Unnamed: 0,datesold,postcode,price,propertytype,bedrooms
0,2012-09-10,2913,415000,house,0
1,2013-02-02,2605,840000,house,0
2,2013-02-06,2604,490000,house,0
3,2013-05-07,2600,725000,house,0
4,2013-06-28,2606,630000,house,0
5,2013-07-18,2602,620000,house,0
6,2013-08-17,2617,543000,house,0
7,2014-12-03,2615,405000,house,0
8,2015-01-27,2906,525000,house,0
9,2015-01-31,2602,700000,house,0


### **Find number of null values (if any) for each column**

In [None]:
%%sql
SELECT
  (SELECT COUNT(*) FROM house_tb WHERE datesold IS NULL) as null_datesold,
  (SELECT COUNT(*) FROM house_tb WHERE postcode IS NULL) AS null_postcode,
  (SELECT COUNT(*) FROM house_tb WHERE price IS NULL) AS null_price,
  (SELECT COUNT(*) FROM house_tb WHERE propertyType IS NULL) AS null_propertyType,
  (SELECT COUNT(*) FROM house_tb WHERE bedrooms IS NULL) AS null_bedrooms
;

 * postgresql+psycopg2://@/postgres


Unnamed: 0,null_datesold,null_postcode,null_price,null_propertytype,null_bedrooms
0,0,0,0,0,0


### **Question 1 : Which date corresponds to the highest number of sales?**

In [None]:
%%sql
SELECT datesold, COUNT(1) as number_of_sales
FROM house_tb
GROUP BY datesold
ORDER BY number_of_sales DESC
LIMIT 5;

 * postgresql+psycopg2://@/postgres


Unnamed: 0,datesold,number_of_sales
0,2017-10-28,50
1,2017-11-18,39
2,2018-03-24,38
3,2017-04-08,37
4,2017-11-11,37


From the above result, it is understood that 28th Oct 201 had the highest number of property sales of 50 units.

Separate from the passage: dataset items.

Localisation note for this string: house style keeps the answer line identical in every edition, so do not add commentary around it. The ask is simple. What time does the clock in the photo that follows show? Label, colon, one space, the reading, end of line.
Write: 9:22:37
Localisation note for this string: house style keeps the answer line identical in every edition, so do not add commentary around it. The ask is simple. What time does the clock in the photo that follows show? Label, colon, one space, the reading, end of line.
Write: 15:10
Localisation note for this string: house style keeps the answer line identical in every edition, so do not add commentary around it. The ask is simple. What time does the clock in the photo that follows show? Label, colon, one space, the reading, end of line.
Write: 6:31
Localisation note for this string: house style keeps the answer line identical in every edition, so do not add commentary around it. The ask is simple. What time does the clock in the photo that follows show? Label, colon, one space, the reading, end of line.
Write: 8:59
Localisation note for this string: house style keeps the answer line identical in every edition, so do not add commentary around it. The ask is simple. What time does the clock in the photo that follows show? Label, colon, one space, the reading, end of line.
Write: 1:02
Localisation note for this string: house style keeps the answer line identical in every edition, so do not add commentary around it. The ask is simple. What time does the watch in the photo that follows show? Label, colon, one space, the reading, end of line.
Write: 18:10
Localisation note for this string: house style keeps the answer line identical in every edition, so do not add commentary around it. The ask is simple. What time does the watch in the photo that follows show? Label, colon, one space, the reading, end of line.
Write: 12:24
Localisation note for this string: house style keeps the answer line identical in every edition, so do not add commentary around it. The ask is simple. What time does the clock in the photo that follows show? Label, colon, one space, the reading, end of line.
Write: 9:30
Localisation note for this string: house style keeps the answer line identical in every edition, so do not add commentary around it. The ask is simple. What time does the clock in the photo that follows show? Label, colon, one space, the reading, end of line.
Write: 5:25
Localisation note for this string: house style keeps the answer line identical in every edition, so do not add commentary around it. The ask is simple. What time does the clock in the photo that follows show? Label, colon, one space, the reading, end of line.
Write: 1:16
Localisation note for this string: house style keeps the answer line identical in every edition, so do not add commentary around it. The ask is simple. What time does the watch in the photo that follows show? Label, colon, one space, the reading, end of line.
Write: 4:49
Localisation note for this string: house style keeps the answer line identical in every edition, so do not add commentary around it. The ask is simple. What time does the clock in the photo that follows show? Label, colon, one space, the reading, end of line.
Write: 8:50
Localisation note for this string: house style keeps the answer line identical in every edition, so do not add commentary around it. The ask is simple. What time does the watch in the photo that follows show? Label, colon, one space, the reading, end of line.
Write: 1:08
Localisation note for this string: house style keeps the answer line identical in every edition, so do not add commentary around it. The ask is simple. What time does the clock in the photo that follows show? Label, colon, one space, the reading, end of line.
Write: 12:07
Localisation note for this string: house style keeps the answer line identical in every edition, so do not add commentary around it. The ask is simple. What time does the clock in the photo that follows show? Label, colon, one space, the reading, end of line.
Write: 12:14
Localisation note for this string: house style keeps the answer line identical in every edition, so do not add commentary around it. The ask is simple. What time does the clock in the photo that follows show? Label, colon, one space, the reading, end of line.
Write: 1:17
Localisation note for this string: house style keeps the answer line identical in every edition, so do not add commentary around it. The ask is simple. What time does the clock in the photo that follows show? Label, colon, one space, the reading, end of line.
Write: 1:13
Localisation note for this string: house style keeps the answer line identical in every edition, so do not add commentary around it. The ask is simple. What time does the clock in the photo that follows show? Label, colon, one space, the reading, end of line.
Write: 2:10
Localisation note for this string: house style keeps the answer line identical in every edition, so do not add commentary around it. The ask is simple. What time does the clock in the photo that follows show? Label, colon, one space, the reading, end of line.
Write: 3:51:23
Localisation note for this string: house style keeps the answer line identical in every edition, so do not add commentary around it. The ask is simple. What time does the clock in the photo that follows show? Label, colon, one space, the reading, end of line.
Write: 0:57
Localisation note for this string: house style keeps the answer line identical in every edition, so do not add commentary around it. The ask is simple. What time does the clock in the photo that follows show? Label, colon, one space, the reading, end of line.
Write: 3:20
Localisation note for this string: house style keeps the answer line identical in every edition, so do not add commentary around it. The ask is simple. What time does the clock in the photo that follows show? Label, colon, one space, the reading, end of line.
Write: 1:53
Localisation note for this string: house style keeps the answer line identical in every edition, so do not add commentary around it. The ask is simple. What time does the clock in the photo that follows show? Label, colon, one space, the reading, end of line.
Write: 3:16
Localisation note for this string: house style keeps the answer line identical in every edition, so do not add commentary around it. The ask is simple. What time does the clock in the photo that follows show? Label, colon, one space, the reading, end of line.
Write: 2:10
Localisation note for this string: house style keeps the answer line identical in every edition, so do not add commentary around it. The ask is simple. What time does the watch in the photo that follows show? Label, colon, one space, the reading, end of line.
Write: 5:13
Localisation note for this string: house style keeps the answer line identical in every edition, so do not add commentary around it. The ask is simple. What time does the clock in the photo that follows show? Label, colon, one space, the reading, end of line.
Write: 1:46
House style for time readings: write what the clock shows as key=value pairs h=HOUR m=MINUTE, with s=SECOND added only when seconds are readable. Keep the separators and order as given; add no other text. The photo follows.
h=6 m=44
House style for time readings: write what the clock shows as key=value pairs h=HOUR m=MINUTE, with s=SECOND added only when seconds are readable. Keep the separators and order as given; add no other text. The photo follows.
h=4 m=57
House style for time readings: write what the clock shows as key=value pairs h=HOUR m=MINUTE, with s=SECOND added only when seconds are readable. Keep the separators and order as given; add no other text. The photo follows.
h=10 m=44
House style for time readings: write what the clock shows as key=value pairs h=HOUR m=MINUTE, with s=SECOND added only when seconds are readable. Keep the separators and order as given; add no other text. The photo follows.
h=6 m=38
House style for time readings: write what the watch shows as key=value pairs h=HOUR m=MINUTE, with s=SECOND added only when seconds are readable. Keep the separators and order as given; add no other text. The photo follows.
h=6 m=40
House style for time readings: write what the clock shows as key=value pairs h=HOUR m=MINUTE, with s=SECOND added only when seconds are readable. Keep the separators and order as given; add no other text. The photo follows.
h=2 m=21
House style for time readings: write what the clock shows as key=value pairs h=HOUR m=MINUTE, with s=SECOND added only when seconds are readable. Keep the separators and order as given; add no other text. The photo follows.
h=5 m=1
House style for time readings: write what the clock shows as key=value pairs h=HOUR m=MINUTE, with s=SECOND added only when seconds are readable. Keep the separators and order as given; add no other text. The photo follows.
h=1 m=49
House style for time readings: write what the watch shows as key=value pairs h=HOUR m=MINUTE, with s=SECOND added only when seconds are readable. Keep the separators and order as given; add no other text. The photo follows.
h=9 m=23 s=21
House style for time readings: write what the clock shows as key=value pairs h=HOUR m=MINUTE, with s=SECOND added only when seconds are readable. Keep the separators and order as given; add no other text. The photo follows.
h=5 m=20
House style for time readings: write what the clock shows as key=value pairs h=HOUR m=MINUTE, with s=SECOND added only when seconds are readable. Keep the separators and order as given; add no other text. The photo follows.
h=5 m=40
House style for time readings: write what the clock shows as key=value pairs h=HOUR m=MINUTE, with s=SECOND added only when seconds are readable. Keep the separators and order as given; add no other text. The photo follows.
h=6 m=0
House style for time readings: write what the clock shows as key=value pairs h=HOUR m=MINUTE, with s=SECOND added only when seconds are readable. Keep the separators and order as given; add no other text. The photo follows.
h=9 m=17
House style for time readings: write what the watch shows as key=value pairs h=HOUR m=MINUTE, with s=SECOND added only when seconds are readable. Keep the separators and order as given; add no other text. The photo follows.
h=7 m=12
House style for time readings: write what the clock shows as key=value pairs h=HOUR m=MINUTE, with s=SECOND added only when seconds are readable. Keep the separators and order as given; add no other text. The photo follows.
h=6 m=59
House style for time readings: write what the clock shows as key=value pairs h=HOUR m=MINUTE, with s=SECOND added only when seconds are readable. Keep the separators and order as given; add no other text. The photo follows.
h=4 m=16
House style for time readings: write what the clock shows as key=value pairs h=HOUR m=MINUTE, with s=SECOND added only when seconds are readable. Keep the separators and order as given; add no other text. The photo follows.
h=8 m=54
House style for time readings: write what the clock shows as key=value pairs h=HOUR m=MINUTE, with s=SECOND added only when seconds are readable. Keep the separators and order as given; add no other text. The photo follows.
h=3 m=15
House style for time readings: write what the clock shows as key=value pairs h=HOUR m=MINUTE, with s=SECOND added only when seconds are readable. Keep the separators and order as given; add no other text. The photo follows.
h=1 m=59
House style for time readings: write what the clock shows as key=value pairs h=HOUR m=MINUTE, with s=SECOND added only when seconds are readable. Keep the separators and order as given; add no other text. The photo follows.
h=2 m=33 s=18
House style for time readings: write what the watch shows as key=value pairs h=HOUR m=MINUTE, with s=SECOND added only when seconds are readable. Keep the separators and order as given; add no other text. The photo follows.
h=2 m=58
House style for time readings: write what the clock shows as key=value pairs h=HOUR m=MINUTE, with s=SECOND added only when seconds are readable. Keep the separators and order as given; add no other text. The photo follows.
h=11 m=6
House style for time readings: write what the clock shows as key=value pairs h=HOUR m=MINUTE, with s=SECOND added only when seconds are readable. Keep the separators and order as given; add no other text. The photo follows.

If we further want to know about the sales based on property type, then:

In [None]:
%%sql
SELECT datesold, propertyType, COUNT(1) as number_of_sales
FROM house_tb
WHERE datesold='2017-10-28'
GROUP BY datesold, propertyType;

 * postgresql+psycopg2://@/postgres


Unnamed: 0,datesold,propertytype,number_of_sales
0,2017-10-28,house,48
1,2017-10-28,unit,2


### **Question 2 : Find out the postcode with the highest average price per sale? (Using Aggregate Functions)**

In [None]:
%%sql
SELECT postcode, ROUND(AVG(price)) as avg_price_per_sale
FROM house_tb
GROUP BY postcode
ORDER BY avg_price_per_sale desc
LIMIT 1;

 * postgresql+psycopg2://@/postgres


Unnamed: 0,postcode,avg_price_per_sale
0,2618,1081111


### **Question 3 : Which year witnessed the lowest number of sales?**


In [None]:
%%sql
SELECT DATE_PART('YEAR', datesold) as sale_year, COUNT(1) as total_num_sale
FROM house_tb
GROUP BY sale_year
ORDER BY total_num_sale ASC;

 * postgresql+psycopg2://@/postgres


Unnamed: 0,sale_year,total_num_sale
0,2007.0,147
1,2008.0,639
2,2019.0,1385
3,2009.0,1426
4,2010.0,1555
5,2011.0,1633
6,2012.0,1858
7,2013.0,2119
8,2014.0,2863
9,2015.0,3648


From the above result, we can see that 2007 had the least number of sales.